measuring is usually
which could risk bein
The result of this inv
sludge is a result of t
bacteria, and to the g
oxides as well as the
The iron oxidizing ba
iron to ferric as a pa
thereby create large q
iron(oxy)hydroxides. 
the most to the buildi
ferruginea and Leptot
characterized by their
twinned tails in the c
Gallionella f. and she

--

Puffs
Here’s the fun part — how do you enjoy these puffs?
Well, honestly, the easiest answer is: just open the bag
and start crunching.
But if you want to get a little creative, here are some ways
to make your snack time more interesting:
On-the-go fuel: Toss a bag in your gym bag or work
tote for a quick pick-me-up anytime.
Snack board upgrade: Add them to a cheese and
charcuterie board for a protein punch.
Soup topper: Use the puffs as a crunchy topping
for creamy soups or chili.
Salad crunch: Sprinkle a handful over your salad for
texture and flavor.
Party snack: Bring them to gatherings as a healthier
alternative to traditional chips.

> [Problem to solve] Once the line with "Salad crunch: Sprinkle" is found in the records above, print exactly that line and every line after it through the line with "alternative to traditional chips.".

> [Solution to this task]
Salad crunch: Sprinkle a handful over your salad for
texture and flavor.
Party snack: Bring them to gatherings as a healthier
alternative to traditional chips.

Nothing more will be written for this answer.